Mizina/Getty Images

The spiked holiday beverage dates all the way back to Medieval Britain.

If ever there were one beverage that has become synonymous with the holidays, it’s eggnog. In spite of its pervasiveness during the holiday season, the nutmeg-flavored, dairy-based drink is quite polarizing. People are either repulsed by the fusion of milk, raw egg yolks, spices, and alcohol, or after trying it for the first time, they can’t get enough of each adulterated sip.

For those of you who love drinking a warm cup of eggnog while wearing your ugly Christmas sweater, here’s how it became a holiday tradition for many families across the U.S. Surprisingly, it didn’t start with stateside merrymakers. The custom of toasting to the new season with this festive cocktail actually began during Britain’s early medieval years, and the drink later became popular in the American colonies by the 19th century. However, per TIME, eggnog has been associated with Christmas since the 1700s.

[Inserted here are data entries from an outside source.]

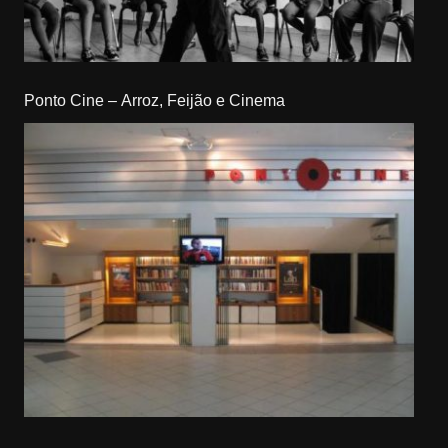
Ponto Cine – Arroz, Feijão e Cinema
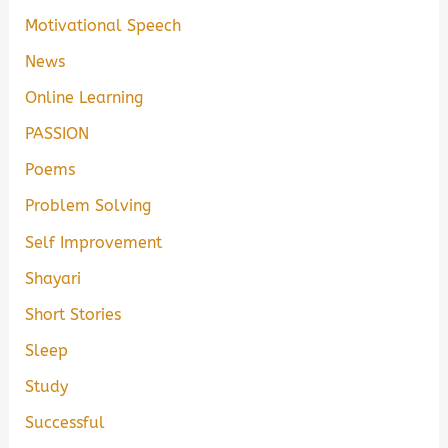
Motivational Speech
News
Online Learning
PASSION
Poems
Problem Solving
Self Improvement
Shayari
Short Stories
Sleep
Study
Successful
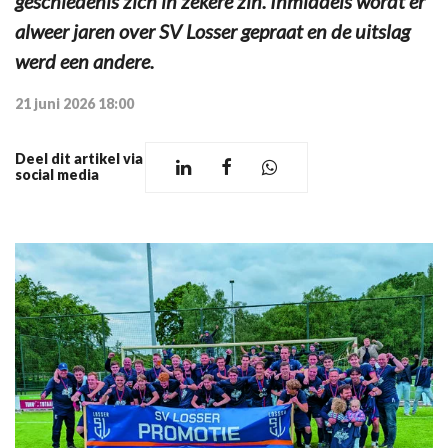
geschiedenis zich in zekere zin. Inmiddels wordt er
alweer jaren over SV Losser gepraat en de uitslag
werd een andere.
21 juni 2026 18:00
Deel dit artikel via
social media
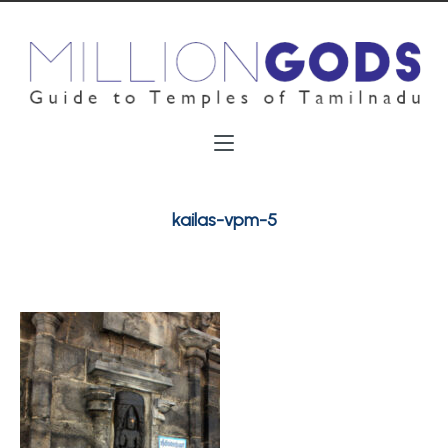
kailas-vpm-5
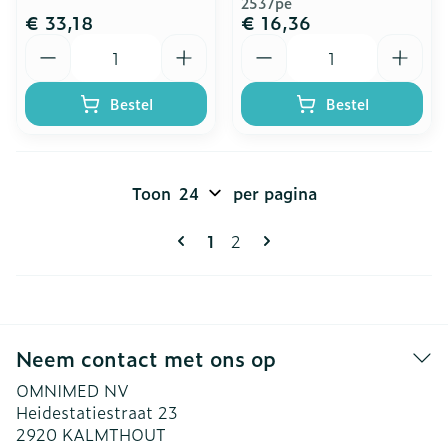
2537pe
€ 33,18
€ 16,36
Aantal
Aantal
Bestel
Bestel
Toon
per pagina
Pagina's
U lees momenteel pagina
Pagina
1
2
Neem contact met ons op
OMNIMED NV
Heidestatiestraat 23
2920
KALMTHOUT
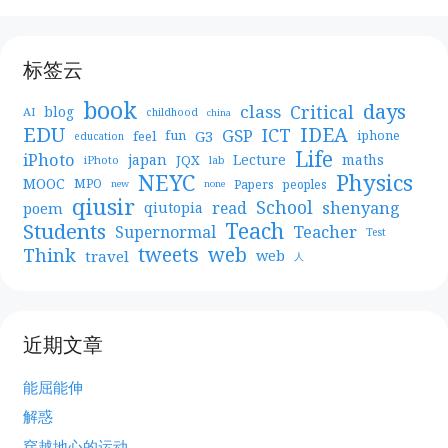
标签云
book
days
Critical
class
blog
AI
childhood
china
EDU
IDEA
ICT
GSP
G3
feel
fun
iphone
education
Life
iPhoto
japan
Lecture
maths
JQX
iPhoto
lab
NEYC
Physics
MOOC
MPO
Papers
peoples
new
none
qiusir
School
shenyang
read
poem
qiutopia
Teach
Students
Teacher
Supernormal
Test
web
tweets
Think
travel
web
人
近期文章
能屈能伸
解惑
穿越地心的运动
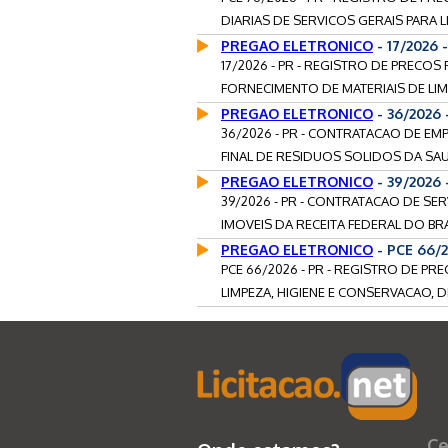
DIARIAS DE SERVICOS GERAIS PARA 
PREGAO ELETRONICO
- 17/2026
17/2026 - PR - REGISTRO DE PRECO
FORNECIMENTO DE MATERIAIS DE LIM
PREGAO ELETRONICO
- 36/2026
36/2026 - PR - CONTRATACAO DE EM
FINAL DE RESIDUOS SOLIDOS DA SAU
PREGAO ELETRONICO
- 39/2026 
39/2026 - PR - CONTRATACAO DE S
IMOVEIS DA RECEITA FEDERAL DO BRAS
PREGAO ELETRONICO
- PCE 66/
PCE 66/2026 - PR - REGISTRO DE PR
LIMPEZA, HIGIENE E CONSERVACAO, D
Ce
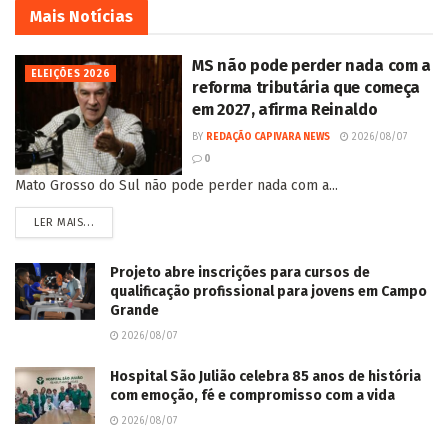
Mais
Notícias
MS não pode perder nada com a
ELEIÇÕES 2026
reforma tributária que começa
em 2027, afirma Reinaldo
BY
REDAÇÃO CAPIVARA NEWS
2026/08/07
0
Mato Grosso do Sul não pode perder nada com a...
LER MAIS...
Projeto abre inscrições para cursos de
qualificação profissional para jovens em Campo
Grande
2026/08/07
Hospital São Julião celebra 85 anos de história
com emoção, fé e compromisso com a vida
2026/08/07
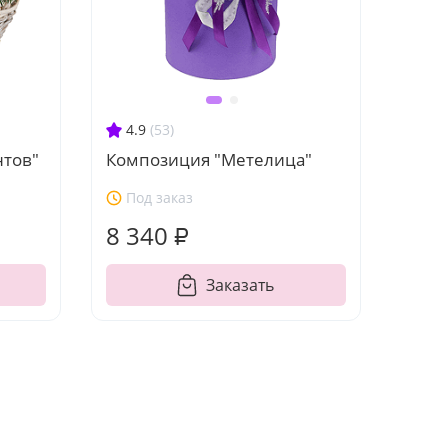
4.9
(53)
нтов"
Композиция "Метелица"
Под заказ
8 340 ₽
Заказать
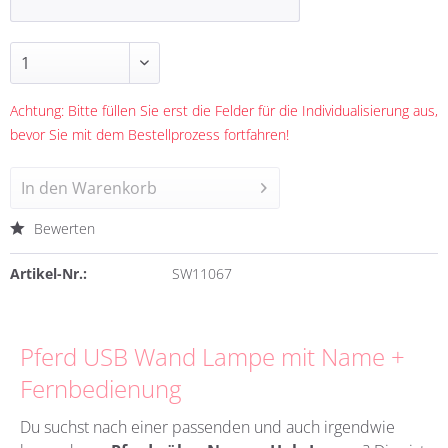
Achtung: Bitte füllen Sie erst die Felder für die Individualisierung aus,
bevor Sie mit dem Bestellprozess fortfahren!
In den
Warenkorb
Bewerten
Artikel-Nr.:
SW11067
Pferd USB Wand Lampe mit Name +
Fernbedienung
Du suchst nach einer passenden und auch irgendwie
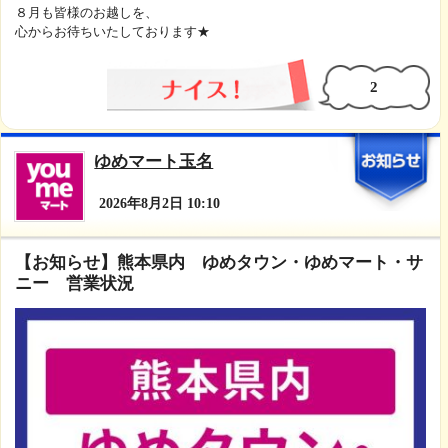
として、取り組んでいきます(^^♪
カレンダーは店頭でも掲示しておりますが
スマホでもすぐチェックくださいませ★
おトクなポイントデーもすぐわかります。
ご活用くださいね。
毎週の「火曜市」 １５日の「いちご市」
毎月２５日の「ゆめにこ市」に加えて
ゆめマート玉名限定のゆめかチャージ
キャンペーンなど盛りだくさん！
８月も皆様のお越しを、
心からお待ちいたしております★
2
ゆめマート玉名
2026年8月2日 10:10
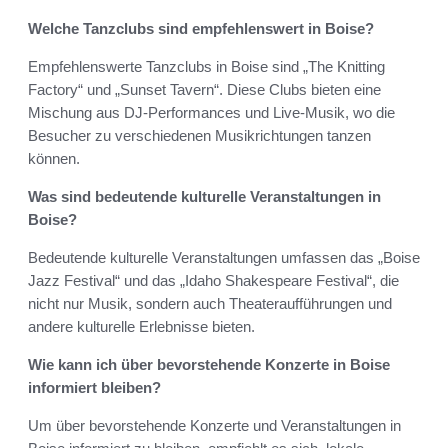
Welche Tanzclubs sind empfehlenswert in Boise?
Empfehlenswerte Tanzclubs in Boise sind „The Knitting
Factory“ und „Sunset Tavern“. Diese Clubs bieten eine
Mischung aus DJ-Performances und Live-Musik, wo die
Besucher zu verschiedenen Musikrichtungen tanzen
können.
Was sind bedeutende kulturelle Veranstaltungen in
Boise?
Bedeutende kulturelle Veranstaltungen umfassen das „Boise
Jazz Festival“ und das „Idaho Shakespeare Festival“, die
nicht nur Musik, sondern auch Theateraufführungen und
andere kulturelle Erlebnisse bieten.
Wie kann ich über bevorstehende Konzerte in Boise
informiert bleiben?
Um über bevorstehende Konzerte und Veranstaltungen in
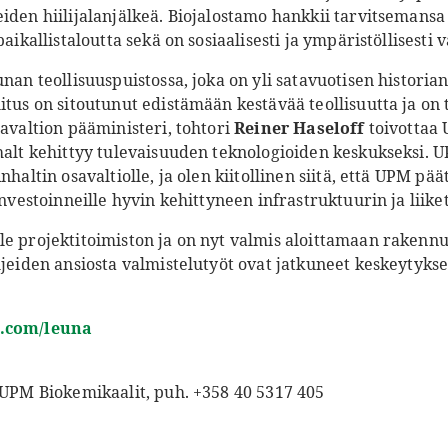
iden hiilijalanjälkeä. Biojalostamo hankkii tarvitsemansa
aikallistaloutta sekä on sosiaalisesti ja ympäristöllisesti v
unan teollisuuspuistossa, joka on yli satavuotisen histor
litus on sitoutunut edistämään kestävää teollisuutta ja o
savaltion pääministeri, tohtori
Reiner Haseloff
toivottaa 
nhalt kehittyy tulevaisuuden teknologioiden keskukseksi. 
nhaltin osavaltiolle, ja olen kiitollinen siitä, että UPM pää
 investoinneille hyvin kehittyneen infrastruktuurin ja lii
le projektitoimiston ja on nyt valmis aloittamaan rakennu
ohjeiden ansiosta valmistelutyöt ovat jatkuneet keskeyty
.com/leuna
, UPM Biokemikaalit, puh. +358 40 5317 405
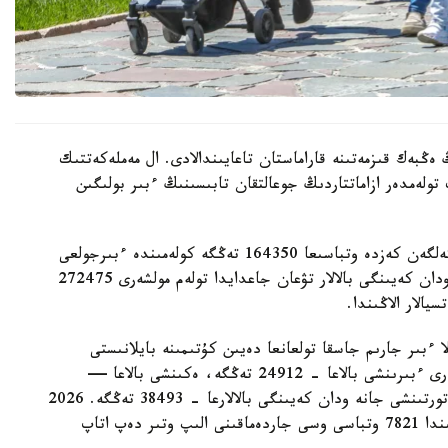
 ەڭبەك قىزمەتىنە قاراماستان تاعايىندالادى. ال مەملەكەتتىك
 تولەمدەر ازاماتتاردىڭ جوعالتقان تابىسىنىڭ ءبىر بولىگىن
- ءبىرىنشى، ەكىنشى جانە ءۇشىنشى بالا دۇنيەگە كەلگەن كەزدە وتباسىعا 164350 تەڭگە كولەمىندە ءبىرجولعى
مەملەكەتتىك جاردەماقى تولەنەدى. ءتورتىنشى جانە ودان كەيىنگى بالالار تۋعان جاعدايدا تولەم مولشەرى 272475
الار الاڭىندا.
ا ءبىر جارىم جاسقا تولعانعا دەيىن كۇتىمىنە بايلانىستى
مەملەكەتتىك جاردەماقى بەرىلەدى. بيىل ونىڭ مولشەرى ءبىرىنشى بالاعا - 24912 تەڭگە، ەكىنشى بالاعا —
29454 تەڭگە، ءۇشىنشى بالاعا - 33952 تەڭگە، ءتورتىنشى جانە ودان كەيىنگى بالالارعا - 38493 تەڭگە. 2026
-جىلعى 1- تامىزداعى جاعداي بويىنشا استانا قالاسىندا 7821 وتباسى وسى جاردەماقىنى الىپ وتىر دەپ اتاپ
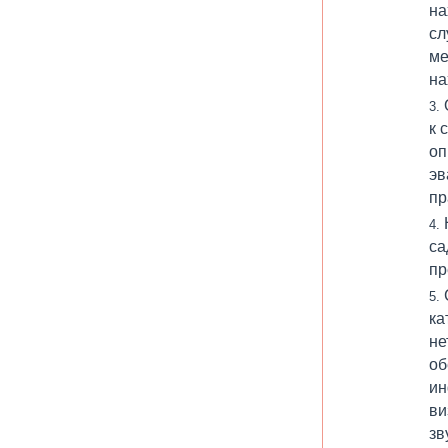
на
сл
ме
на
к 
оп
эв
пр
са
пр
ка
не
об
ин
ви
зв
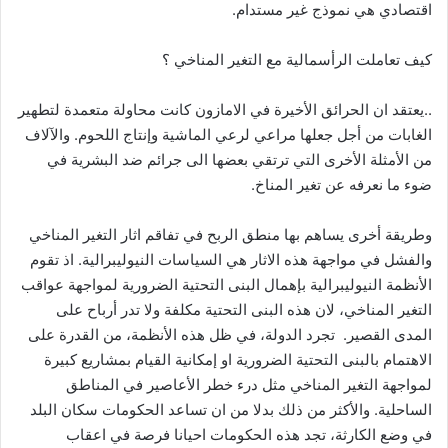
اقتصادي هي نموذج غير مستدام.
كيف تعاملت الرأسمالية مع التغير المناخي ؟
..يعتقد ان الحرائق الأخيرة في الامازون كانت محاولة متعمدة لتطهير
الغابات من أجل جعلها مراعي لرعي الماشية وإنتاج اللحوم. والآلاف
من الأمثلة الأخرى التي ترتقي بعضها الى جرائم ضد البشرية في
ضوء ما نعرفه عن تغير المناخ.
وطريقة أخرى يساهم بها منطق الربح في تفاقم اثار التغير المناخي
والفشل في مواجهة هذه الاثار هي السياسات النيوليبرالية. اذ تقوم
الأنظمة النيوليبرالية بإهمال البنى التحتية الضرورية لمواجهة عواقب
التغير المناخي، لان هذه البنى التحتية مكلفة ولا تدر أرباح على
المدى القصير. تجرد الدولة، في ظل هذه الأنظمة، من القدرة على
الاهتمام بالبنى التحتية الضرورية او إمكانية القيام بمشاريع كبيرة
لمواجهة التغير المناخي مثل درء خطر الأعاصير في المناطق
الساحلية. والأكثر من ذلك بدلا من ان تساعد الحكومات سكان البلد
في وضع الكارثة، تجد هذه الحكومات احيانا فرصة في اعقاب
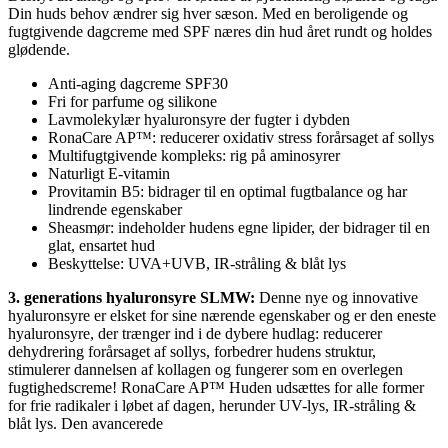
Din huds behov ændrer sig hver sæson. Med en beroligende og
fugtgivende dagcreme med SPF næres din hud året rundt og holdes
glødende.
Anti-aging dagcreme SPF30
Fri for parfume og silikone
Lavmolekylær hyaluronsyre der fugter i dybden
RonaCare AP™: reducerer oxidativ stress forårsaget af sollys
Multifugtgivende kompleks: rig på aminosyrer
Naturligt E-vitamin
Provitamin B5: bidrager til en optimal fugtbalance og har
lindrende egenskaber
Sheasmør: indeholder hudens egne lipider, der bidrager til en
glat, ensartet hud
Beskyttelse: UVA+UVB, IR-stråling & blåt lys
3. generations hyaluronsyre SLMW:
Denne nye og innovative
hyaluronsyre er elsket for sine nærende egenskaber og er den eneste
hyaluronsyre, der trænger ind i de dybere hudlag: reducerer
dehydrering forårsaget af sollys, forbedrer hudens struktur,
stimulerer dannelsen af kollagen og fungerer som en overlegen
fugtighedscreme! RonaCare AP™ Huden udsættes for alle former
for frie radikaler i løbet af dagen, herunder UV-lys, IR-stråling &
blåt lys. Den avancerede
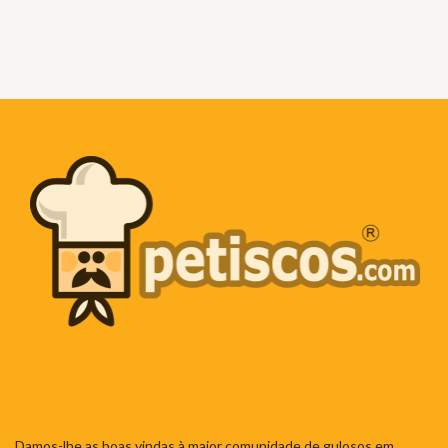
Damos-lhe as boas vindas à maior comunidade de gulosos em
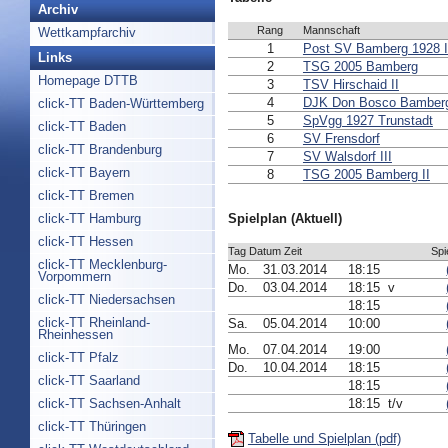
Archiv
Rang
Mannschaft
Wettkampfarchiv
1
Post SV Bamberg 1928 I
Links
2
TSG 2005 Bamberg
Homepage DTTB
3
TSV Hirschaid II
4
DJK Don Bosco Bamber
click-TT Baden-Württemberg
5
SpVgg 1927 Trunstadt
click-TT Baden
6
SV Frensdorf
click-TT Brandenburg
7
SV Walsdorf III
click-TT Bayern
8
TSG 2005 Bamberg II
click-TT Bremen
click-TT Hamburg
Spielplan (Aktuell)
click-TT Hessen
Tag Datum Zeit
Spi
click-TT Mecklenburg-
Mo.
31.03.2014
18:15
Vorpommern
Do.
03.04.2014
18:15 v
click-TT Niedersachsen
18:15
click-TT Rheinland-
Sa.
05.04.2014
10:00
Rheinhessen
Mo.
07.04.2014
19:00
click-TT Pfalz
Do.
10.04.2014
18:15
click-TT Saarland
18:15
click-TT Sachsen-Anhalt
18:15 t/v
click-TT Thüringen
Tabelle und Spielplan (pdf)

While most food historians would argue that eggnog began as “posset” in Britain, some still dispute its exact origins. Merriam-Webster defines “posset” as a hot drink of sweetened and spiced milk curdled with ale or wine. According to PBS’ “The History Kitchen,” it was the monks who possibly added in whipped eggs and figs into the spiked drink. The posset was actually consumed by the wealthy and those in the upper class. They would use posset to toast to good health and prosperity, much like we do today. In the American colonies, however, since sherry was too difficult and expensive to procure, families started to swap in the more prevalent whisky and rum into the beverage. It’s also on record that George Washington served an eggnog-like drink to his guests at Mount Vernon. You can find his original recipe here.

Because of its warm temperature and the incorporation of flavors, like cinnamon, nutmeg, and vanilla bean, we’ve grown accustomed to drinking eggnog during the winter season, particularly around Christmas.

WATCH: Spiked Eggnog 

No matter what side of the eggnog debate you fall on, one thing we can all agree on is that the holiday favorite is a staple of the Christmas season. Not to mention, it’s perfect for toasting to a happy and prosperous new year, even if you can’t bear drinking it.